The activities of the appellant from approximately 5:00 a. m. until 8:00 a. m. can be ascertained only from the various accounts given by him on different occasions. At the latter time, however, he was observed entering his house by Allen Flowers, a detective in the Coffeyville police department, who was acquainted with him. Flowers was particularly conscious of the time because he was late to work and had left his home at 7:30 a. m. He noticed that the appellant had dirt on his clothes, and particularly his sport jacket, a fact that impressed him because appellant was known as a natty dresser.

When the deceased failed to appear at her home on Sunday, her family and friends met that evening to discuss the situation. At that time appellant stated that, after dropping the Martins off he had driven away with the deceased but returned shortly thereafter and let her off at the Martin house. The last he saw of her, he said, was when she was on the porch of the Martin residence.

Upon being notified of the fact the Coffeyville police department commenced an investigation of the disappearance of the deceased. In the course of this investigation two detectives, including Flowers, met with the appellant on February 17, in Independence, where he *703worked at a dry cleaning establishment. They interrogated him as to his activities on the night and morning of the disappearance and received from him substantially the same story he had previously told the deceased’s family and friends.

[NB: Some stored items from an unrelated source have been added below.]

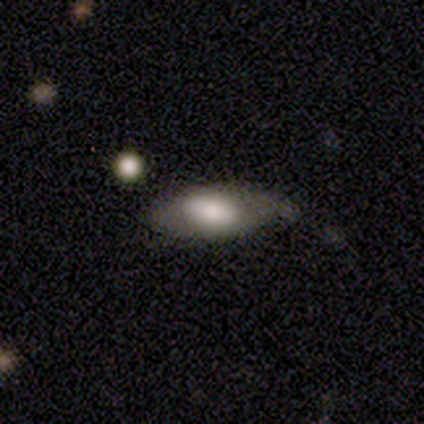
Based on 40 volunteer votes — smooth-or-featured: smooth: 55% | featured or disk: 35% | star or artifact: 10%
  how-rounded: in between: 82% | cigar-shaped: 14% | round: 5%
  merging: minor disturbance: 44% | none: 42% | major disturbance: 14% | merger: 0%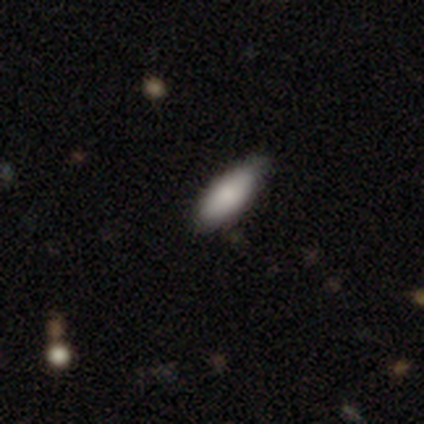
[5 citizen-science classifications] smooth_or_featured: smooth (p=0.80) [alt: featured or disk p=0.20]
how_rounded: in between (p=0.75) [alt: cigar-shaped p=0.25]
merging: minor disturbance (p=0.60) [alt: none p=0.40]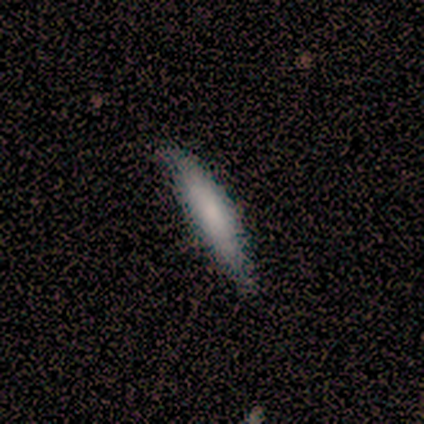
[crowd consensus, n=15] Q: Smooth or featured?
A: smooth (93%); runner-up: featured or disk (7%)
Q: How rounded?
A: cigar-shaped (86%); runner-up: in between (14%)
Q: Merging?
A: none (60%); runner-up: minor disturbance (40%)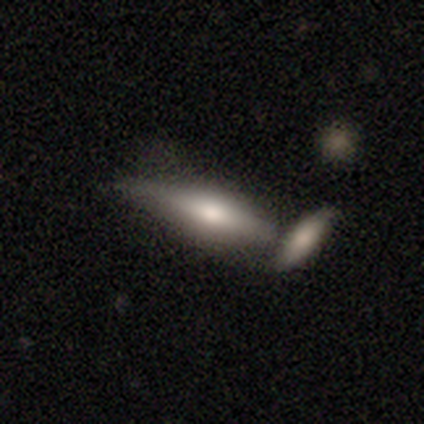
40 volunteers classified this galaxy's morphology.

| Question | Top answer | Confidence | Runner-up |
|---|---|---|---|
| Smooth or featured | smooth | 57% | featured or disk (32%) |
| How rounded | cigar-shaped | 74% | in between (26%) |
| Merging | minor disturbance | 33% | tied: merger (33%) |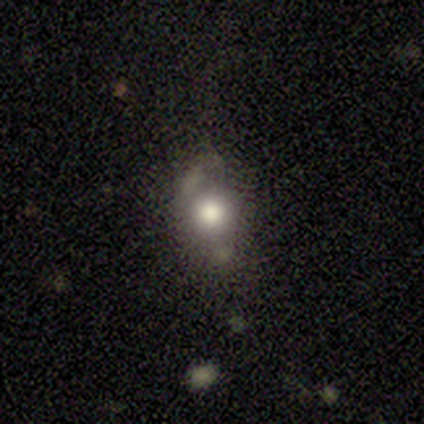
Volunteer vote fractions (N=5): Smooth or featured: smooth — 60% (star or artifact — 40%)
How rounded: in between — 100%
Merging: minor disturbance — 67% (none — 33%)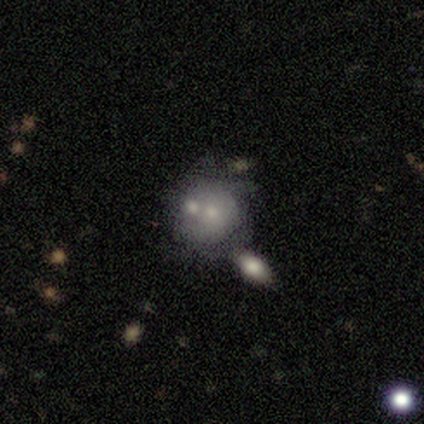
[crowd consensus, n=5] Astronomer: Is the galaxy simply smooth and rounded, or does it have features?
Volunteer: smooth — 80%.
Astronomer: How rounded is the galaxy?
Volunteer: round — 100%.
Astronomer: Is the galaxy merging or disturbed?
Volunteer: none — 60% (runner-up: merger, 40%).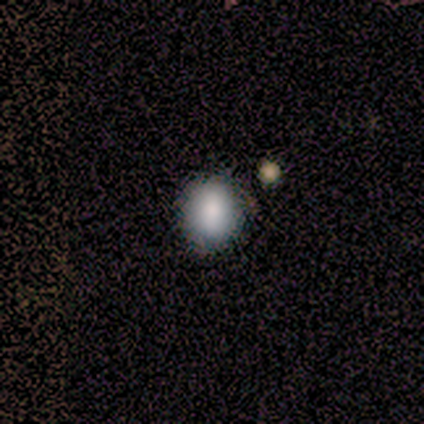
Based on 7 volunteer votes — Q: Smooth or featured?
A: smooth (43%); runner-up: featured or disk (29%)
Q: How rounded?
A: round (67%); runner-up: in between (33%)
Q: Merging?
A: none (100%)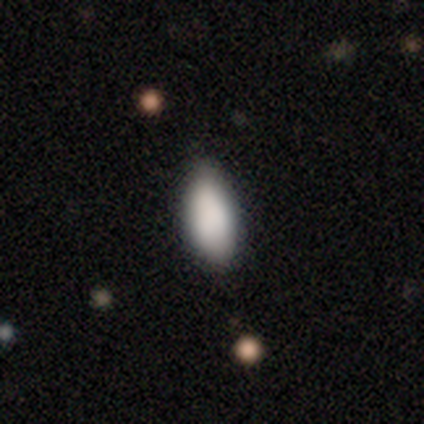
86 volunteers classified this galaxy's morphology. Q: Smooth or featured?
A: smooth (90%); runner-up: star or artifact (7%)
Q: How rounded?
A: in between (87%); runner-up: cigar-shaped (10%)
Q: Merging?
A: none (81%); runner-up: minor disturbance (18%)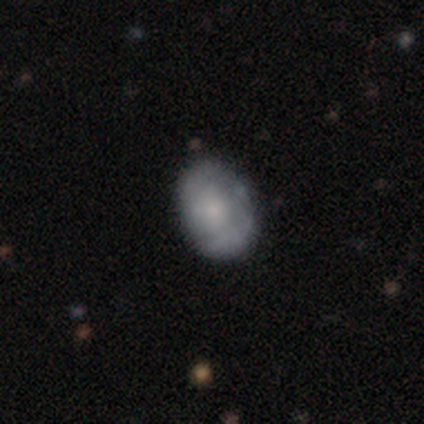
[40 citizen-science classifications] smooth 55%, featured or disk 42%, star or artifact 2%. Down the decision tree: how rounded — in between (73%); merging — none (62%).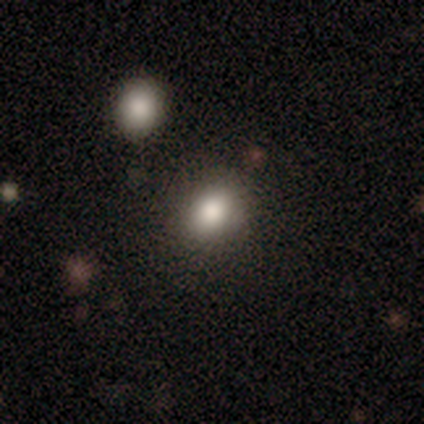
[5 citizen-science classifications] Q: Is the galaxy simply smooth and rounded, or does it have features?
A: smooth — 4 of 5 (80%).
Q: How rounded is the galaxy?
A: in between — 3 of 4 (75%).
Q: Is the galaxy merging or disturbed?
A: none — 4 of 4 (100%).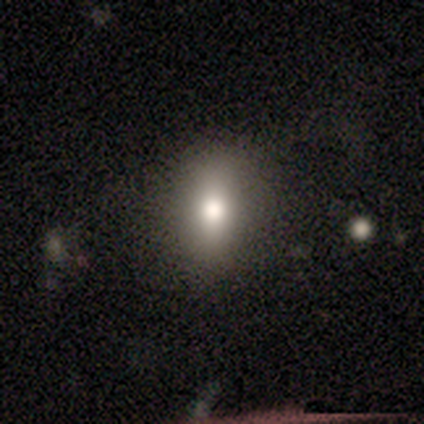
A smooth galaxy with no disk features (100%) that is round (60%).

Vote fractions:
- Smooth or featured? smooth: 100% / featured or disk: 0% / star or artifact: 0%
- How rounded? round: 60% / in between: 40% / cigar-shaped: 0%
- Merging? none: 100% / minor disturbance: 0% / major disturbance: 0% / merger: 0%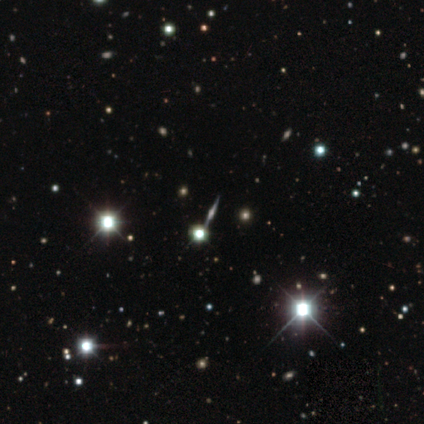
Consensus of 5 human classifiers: Volunteers were most divided on "smooth or featured": star or artifact: 80%, featured or disk: 20%, smooth: 0%.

He added that on first returning to the Martin residence Herb’s car was gone and they spent some time driving around looking for him. They returned at the insistence of the deceased to get some money from Mrs. Martin which belonged to appellant. Again, the last he saw of her was when she went up the Martin’s steps. The money, he said, could wait until the next day — when all parties intended to go to church.

His explanation for the dirt on his clothes was that he had gotten down on the ground to look under his car in an effort to locate the source of the noise. He further related that after changing clothes on Sunday morning, he had returned to Independence to look for his missing muffler. His search was unsuccessful and while driving around in Independence he fell asleep at the wheel and had a collision with a parked car. At the time this statement was given, appellant was living in Independence, since his car was disabled and he no longer had transportation from Coffeyville to his job.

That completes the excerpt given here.